Describe your role and what you like about it:
When I first started at TreeHouse Foods, I was specialised to work within the condiments category. I worked on multiple projects for North American leading brands and I had the chance to be involved from innovation to commercialization. This means from ideation to creating multiple formulations through sensory panels and initiating a plant trial.
After a year, a new opportunity came across within the company. I have become part of a recipe/ingredient simplification team. This was a new challenge with new team members and I have been able to learn the logistics behind a company like TreeHouse Foods. In seven months, I learned four different ERP systems, such as SAP/PDM and was involved in a transition for efficiency and cost-saving project – moving the entire retired product development database to a brand-new leading database (SAP/PDM).
How has your experience with R&I helped prepare you for your current role?
R&I and NC has become my professional family in a foreign country. Working at R&I enabled me to utilize the knowledge and experience I have formulated throughout my academic years. It gave me the opportunity to work with small-to medium-size businesses, those who were facing multiple challenges and needed help to find the most effective solution. It gave me the foundation of how to deal with real challenges in the real workforce, as well as provided networking opportunities within the food industry.

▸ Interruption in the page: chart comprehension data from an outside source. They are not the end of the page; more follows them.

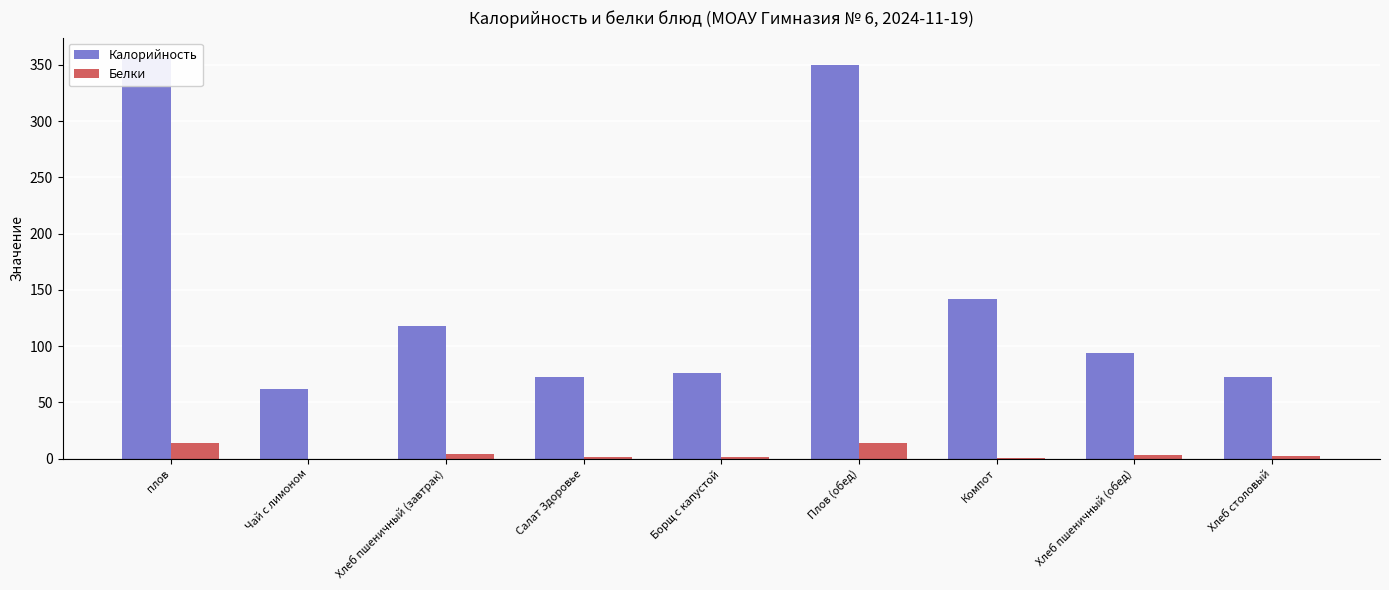

What is the minimum value for Калорийность?

61.6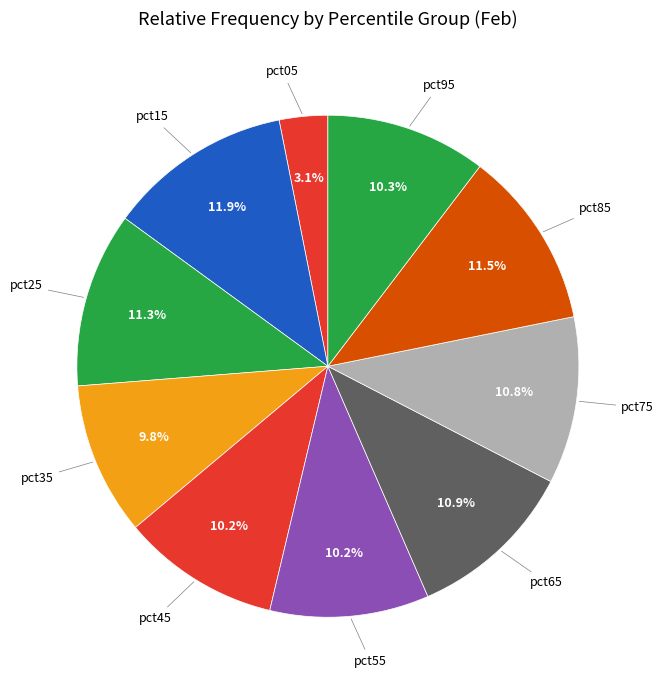

Between pct35 and pct95, which is larger?

pct95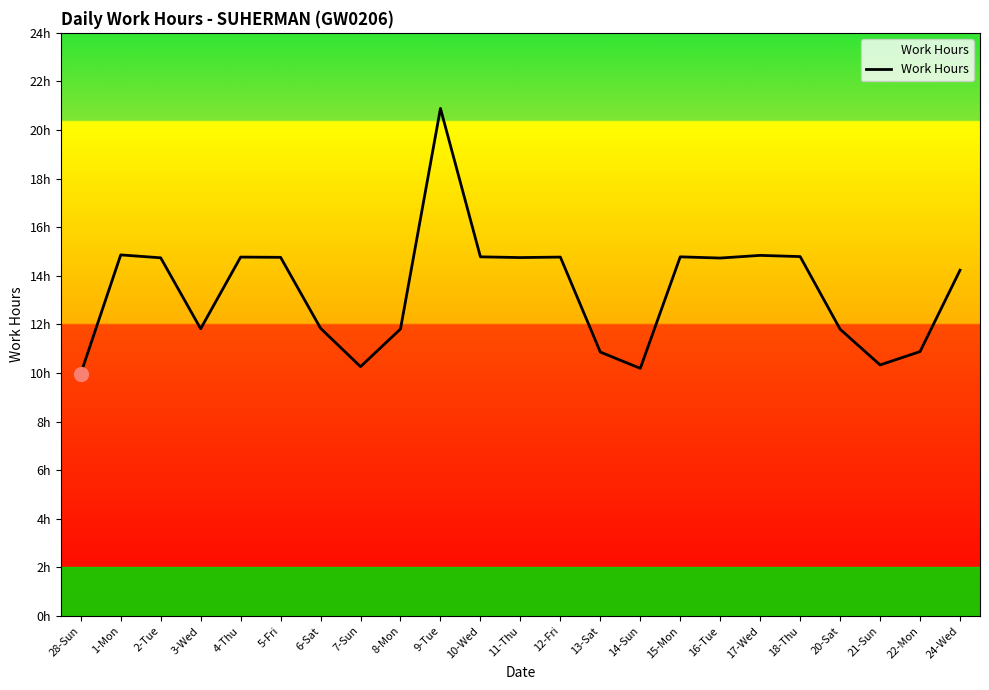

Is it true that the value at 22-Mon is 3.6?

False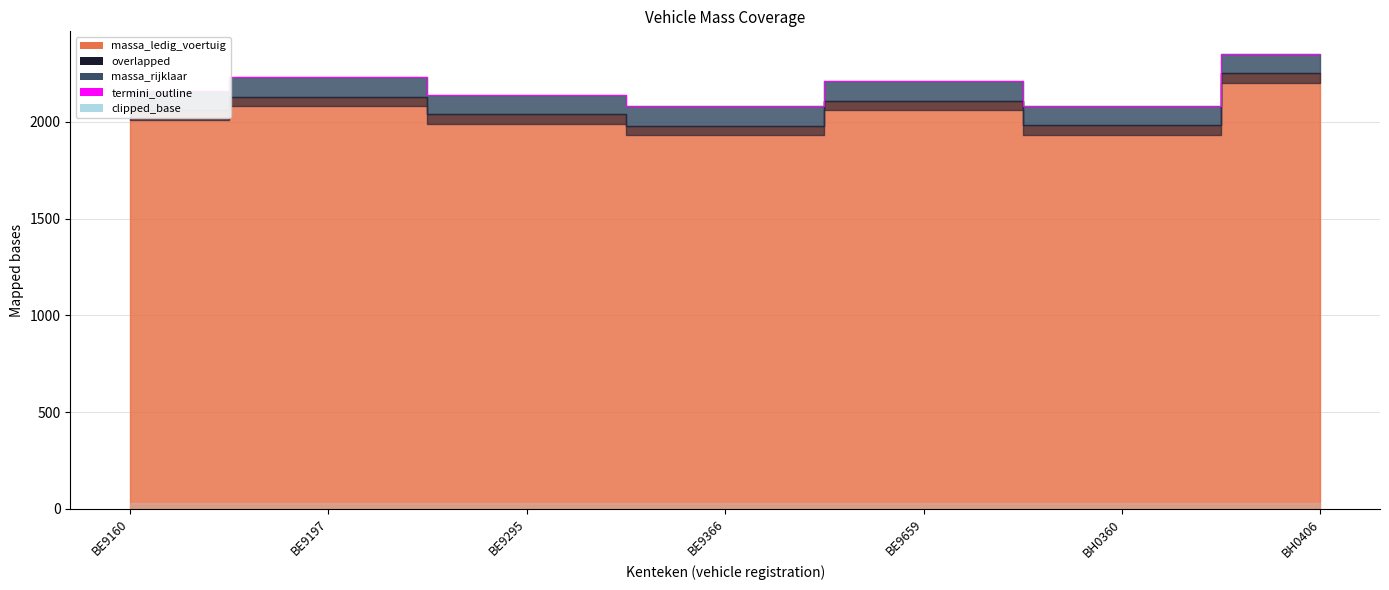

Which has a higher value, BE9366 or BH0360?

BH0360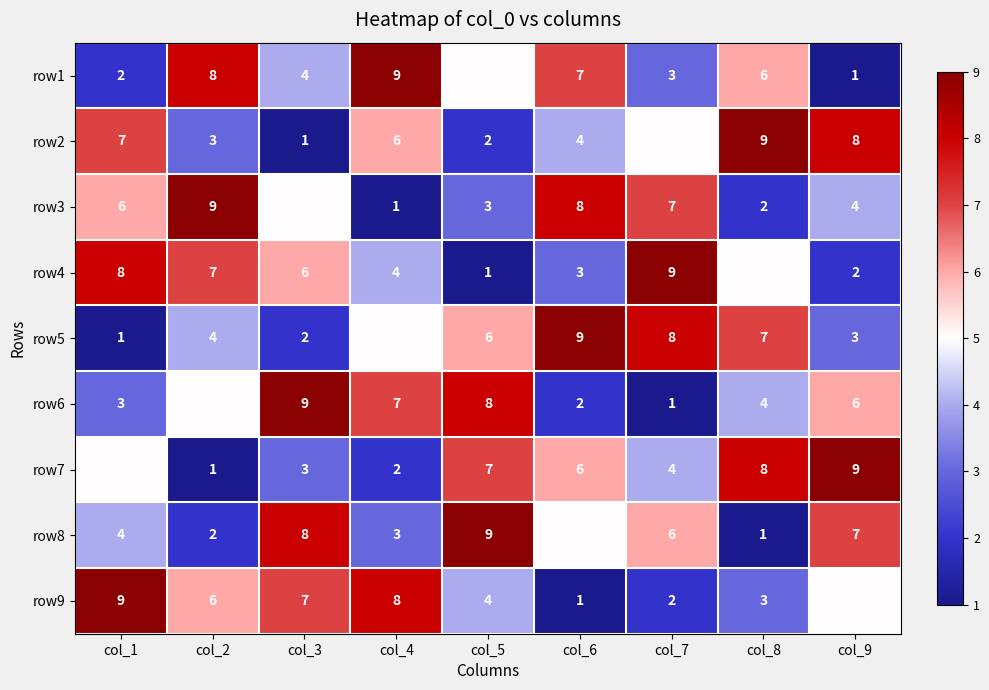

Where does the row1 series first go above 5?

col_2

A memorable applied research project during your time at R&I?
As a Research Associate, I was a lead on one of the most memorable projects with Community Living. Community Living operates a social enterprise whereby their clients, persons with developmental disabilities, are provided employment in their commercial kitchen. They wanted to expand their ‘Well Preserved’ line of hand-crafted condiments and jellies with a new product line, incorporating ingredients from local partners. Although they had their own kitchen, they lacked the necessary food science skills and regulatory expertise.
This challenge was different from any other project since our team was able to work/create/train on site. Our research team created and tested several recipes, keeping in mind the need for straightforward recipe instructions. In the end, four new recipes were chosen: an Asian-inspired barbecue sauce, a pepper peach salsa, a Mexican salsa and a pear brandy plum barbecue sauce. The research team then created Nutrition Facts Tables (NFTs) that met Canadian Food Inspection Agency (CFIA) regulations and provided on-site training for each of the new products. Community Living has been producing and selling the pepper peach salsa since the summer of 2015 with great commercial success.

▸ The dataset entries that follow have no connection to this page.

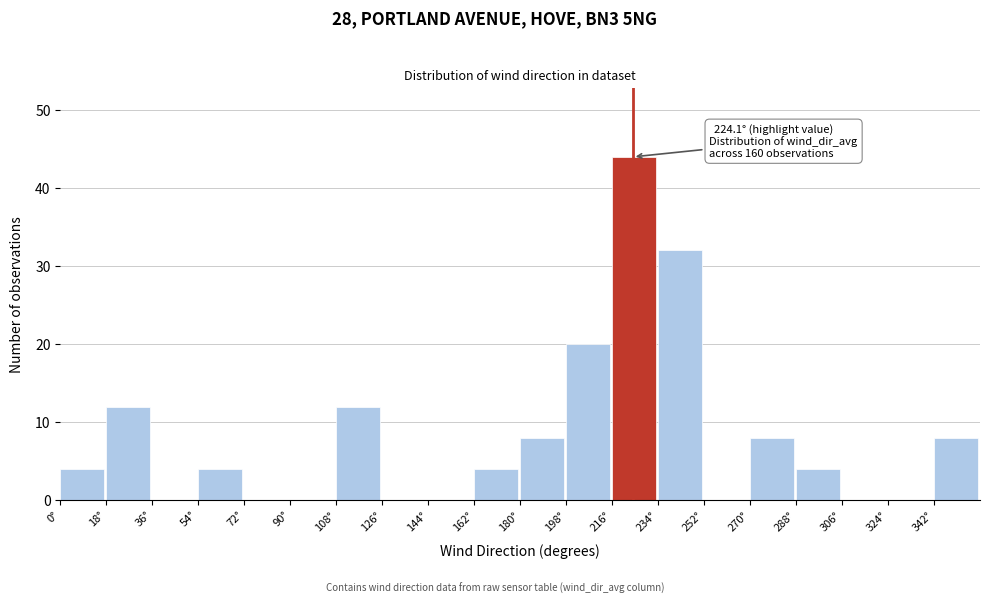

Over which range of the x-axis is the bar tallest?

216 to 234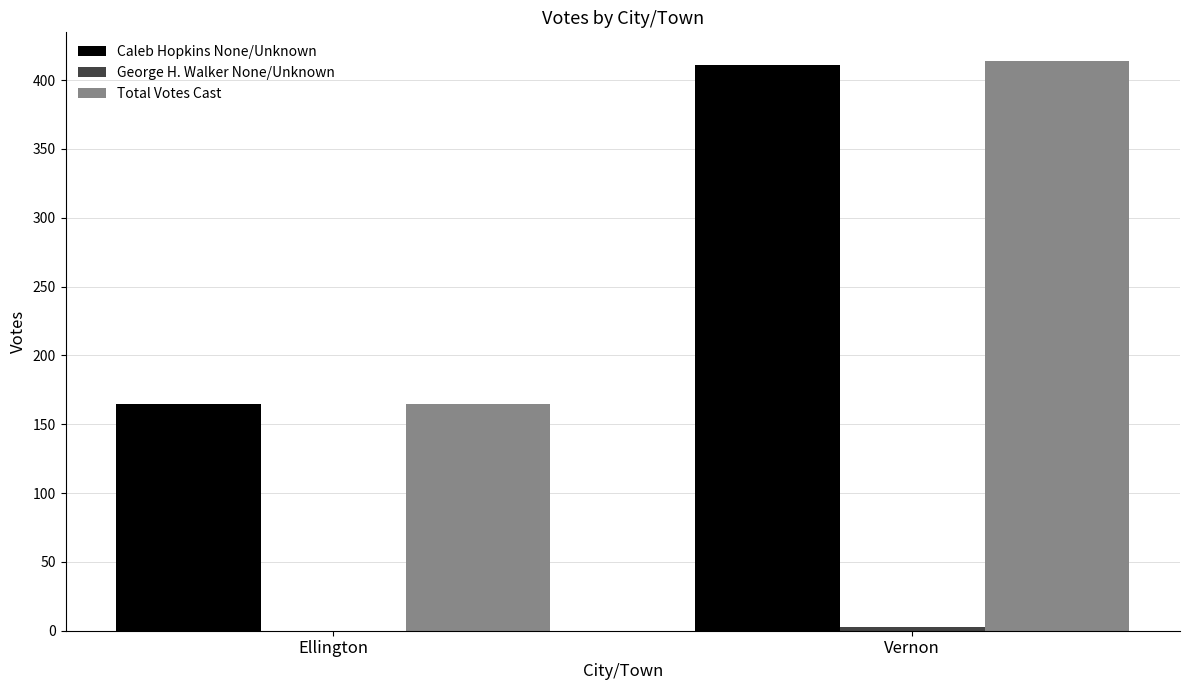

What is the total value across all series at Ellington?

330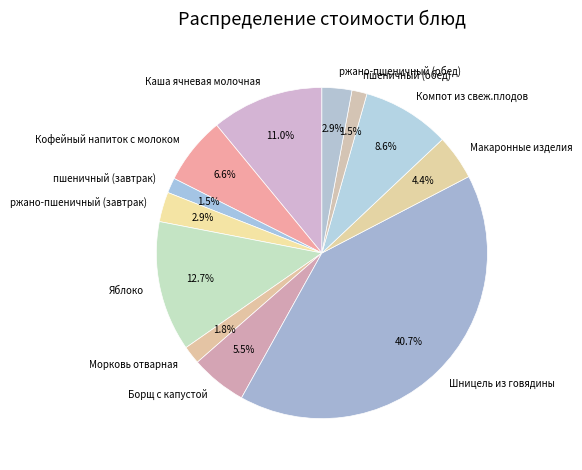

Is Кофейный напиток с молоком the majority of the pie?

No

“[R&I] gave me the foundation of how to deal with real challenges in the real workforce, as well as provided networking opportunities within the food industry.”
What led you to Niagara College in the first place?
I always wanted to be a Food Scientist! I came all the way from Hungary, Europe to achieve my dream. I believe applied learning is what really caught my eye. Being an international student with English as my second language, I was able to receive the “hands–on” experience that made the course more transparent.
A faculty member who influenced you?
Many people influenced me throughout my NC years. I would call out Dr. Amy Proulx who provided endless motivational support throughout my academic years.
Most memorable experience at NC?
Being part of Research Chefs Association’s International competition, representing Canada’s Junior Research Chefs. Our team finished third place.
What advice would you impart on current research students or future alumni?
Have the passion to succeed, create and improve. Just as a painter has a passion for colour, light and image – have the passion for taste, texture and colour.
After being in the workforce, what have you learned?
Most of the time I have to use my common sense and excellent work ethic before I use my knowledge and experience.
Proudest achievement since graduating:
Being a Food Scientist for a world-known company, TreeHouse Foods.
Interests outside of work?
I am a voice teacher part time. I used to be a child actress back in Europe for 17 years and I’ve played in several musicals and operas (Oliver Twist, Carmen, etc..). I love music. Plato said: “Music is a moral law. It gives soul to the universe, wings to the mind, flight to the imagination and charm and gaiety to life and to everything”
If you could have a billboard message seen by many, what would it say?
Everything happens for a reason. Things go wrong, so appreciate them when they’re right. Good things fall apart so better things can fall together. Failing isn’t failure, until you give up!